Had to go to the package store to pick up a bottle of wine for an Extracurricular event The Firm was hosting that night.  My knowledgeable Wine Friend was sadly not in that day. I would recommend finding a Wine Friend you can truly rely on. As you know, the bottle of wine you drink sometimes makes the difference between an amazing experience and a forgettable one. A substitute Wine Friend was in the store and I asked him about my selection. He honestly told me he hadn’t had this one before, but I really liked the label, so I went for it.
After drinking this bottle I decided that I need to step up my game if I’m going to continue blogging about wines. My $7-$15 selections, while sometimes yielding a gem, are often very uninteresting. This was fine for when I just came home from The Firm needing a glass with dinner, but now that I’m actually trying to taste and experience the wines it just doesn’t work.
So on to the hopefully last mediocre wine review!
To: Alleged Blog Readers
Date: March 27, 2015
Wine: Souverain Cabernet Sauvignon 2012 Review
Picked up my glass, swirled a bit and got some fruity notes on the nose. Some oak too. Took a taste and got a mouthful of nice wine, but no real complex flavors. Not a typical full bodied cab, more medium bodied without much texture. Husband and Friend also did not get much flavor out of this wine, although Husband said he tasted some orange peel on the finish. I didn’t get that. It was very drinkable and made the parmesan cheese pop very nicely in my mouth. We were doing a bit of pre-gaming for a cocktail pairing dinner we were heading too, so we didn’t get involved in any foods beyond the cheese. Overall, a very nice wine if you’re looking for a good deal and something to drink, but this is certainly not going to make any sommeliers take a second sip.
This was a 2012 Cabernet from North Coast, California. This was made by Souverain, a winery that’s been producing since 1944. The bottle tells me the wine is “elegantly layered” with blackberry, cherry and vanilla and baking spices. Didn’t get any of those. I actually can’t believe this is the first cabernet I’ve reviewed on the blog. Cabernet is my go-to top choice right now. It is one of the most widely grown grapes in the world, appearing in almost every wine growing region’s repertoire.
 Remember Extracurriculars?
 Wine Friend. Defined as the unassuming knower of all things wine, always able to pick a fantastic bottle while staying in the agreed upon price range.
 I also swear I remember reading in Wine Spectator that the 2012 California Cabernet crop was outstanding and that you really couldn’t go wrong with a bottle, no matter who the producer.

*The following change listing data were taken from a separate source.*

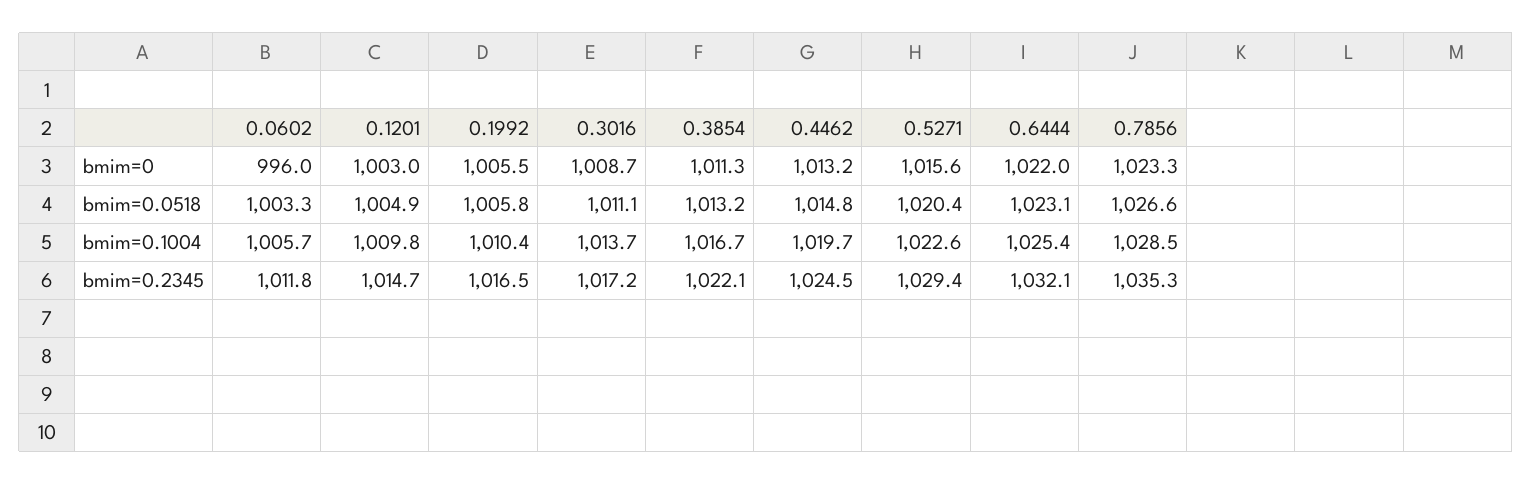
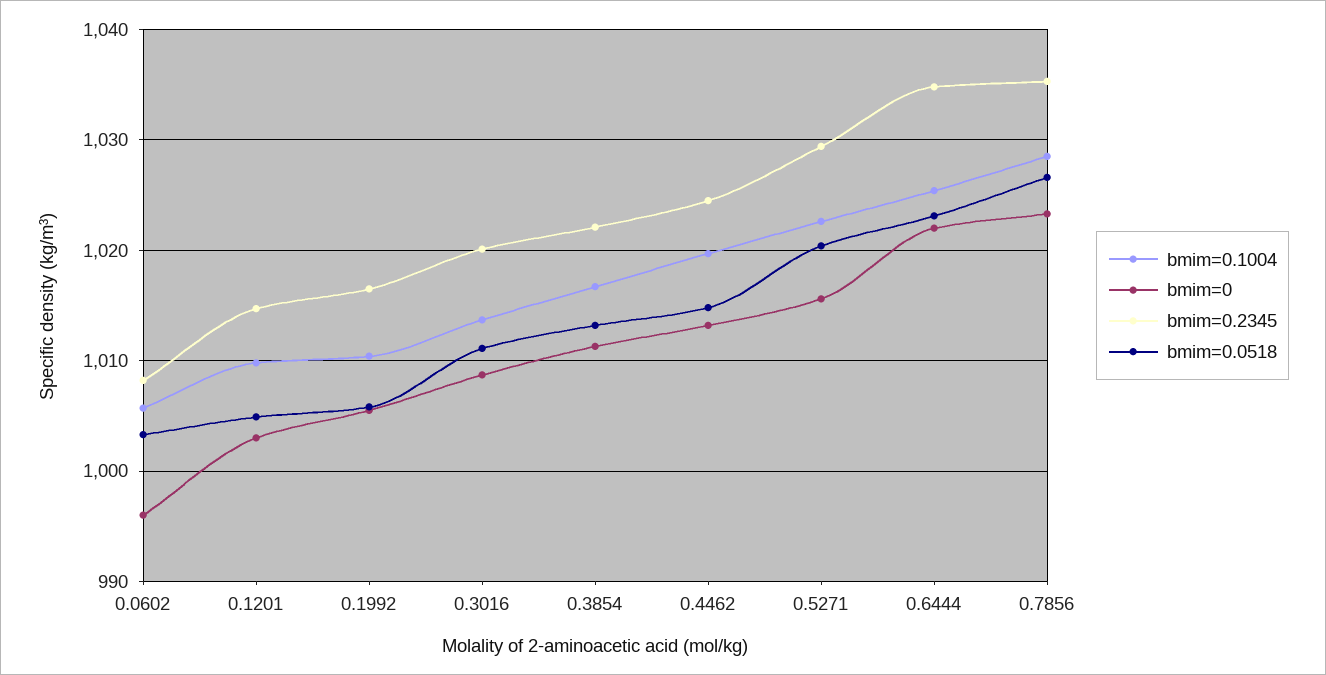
  {
    "bmim=0": {
      "0.0602": 996,
      "0.1201": 1003,
      "0.1992": 1005.5,
      "0.3016": 1008.7,
      "0.3854": 1011.3,
      "0.4462": 1013.2,
      "0.5271": 1015.6,
      "0.6444": 1022,
      "0.7856": 1023.3
    },
    "bmim=0.0518": {
      "0.0602": 1003.3,
      "0.1201": 1004.9,
      "0.1992": 1005.8,
      "0.3016": 1011.1,
      "0.3854": 1013.2,
      "0.4462": 1014.8,
      "0.5271": 1020.4,
      "0.6444": 1023.1,
      "0.7856": 1026.6
    },
    "bmim=0.1004": {
      "0.0602": 1005.7,
      "0.1201": 1009.8,
      "0.1992": 1010.4,
      "0.3016": 1013.7,
      "0.3854": 1016.7,
      "0.4462": 1019.7,
      "0.5271": 1022.6,
      "0.6444": 1025.4,
      "0.7856": 1028.5
    },
    "bmim=0.2345": {
-     "0.0602": 1011.8,
+     "0.0602": 1008,
      "0.1201": 1014.7,
      "0.1992": 1016.5,
-     "0.3016": 1017.2,
+     "0.3016": 1020,
      "0.3854": 1022.1,
      "0.4462": 1024.5,
      "0.5271": 1029.4,
-     "0.6444": 1032.1,
+     "0.6444": 1035,
      "0.7856": 1035.3
    }
  }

My memory was almost right, the article actually said “[a]s for final quality in the bottle—it’s too early to know.”
 I know my Alleged Blog Readers can only read so many blog posts that say, not much flavor, not complex. Mea culpa. Mea culpa.
 Unfortunately, I’m sure I will continue to encounter mediocre wines in the future. The price of wine does not dictate quality; it’s all about finding the right bottle. In the future I hope to improve my skills at seeking out exceptional gems!
 Husband recently sent over an image of The Wine Wheel to help me identify flavors. I tried to use it to get more out of this wine but it didn’t work. I did just purchase the official Wine Aroma Wheel to have with me for future tastings. I’ll let you know how I like it.
 We had a wine cocktail at this dinner which was really superb. Apple Honey Onyx Moonshine paired with Hahn’s 2012 SLH Pinor Noir, a homemade cinnamon raspberry shrub and pressed lemon. I’ve never had a wine cocktail before, but this was an experience I would certainly like to have again!
 I paid $14.99.
 North Coast is apparently a region, not a town, on the northern coast of California. Go figure.
 It used to be Pinot Noir, but I’ve evolved into Cabs for the past year or so.
 The Wikipedia article on this is actually fascinating; lots of neat tidbits. The most widely recognized flavor is the herbaceous or green bell pepper. “The word ‘Sauvignon’ is believed to be derived from the French sauvage meaning ‘wild’”; “[T]he grape is a relatively new variety, the product of a chance crossing between Cabernet Franc and Sauvignon blanc during the 17th century in southwestern France.” “In Bordeaux, the maceration period was traditionally three weeks, which gave the winemaking staff enough time to close down the estate after harvest to take a hunting holiday.” “The decision to first start blending Cabernet Sauvignon was partly derived from financial necessity.”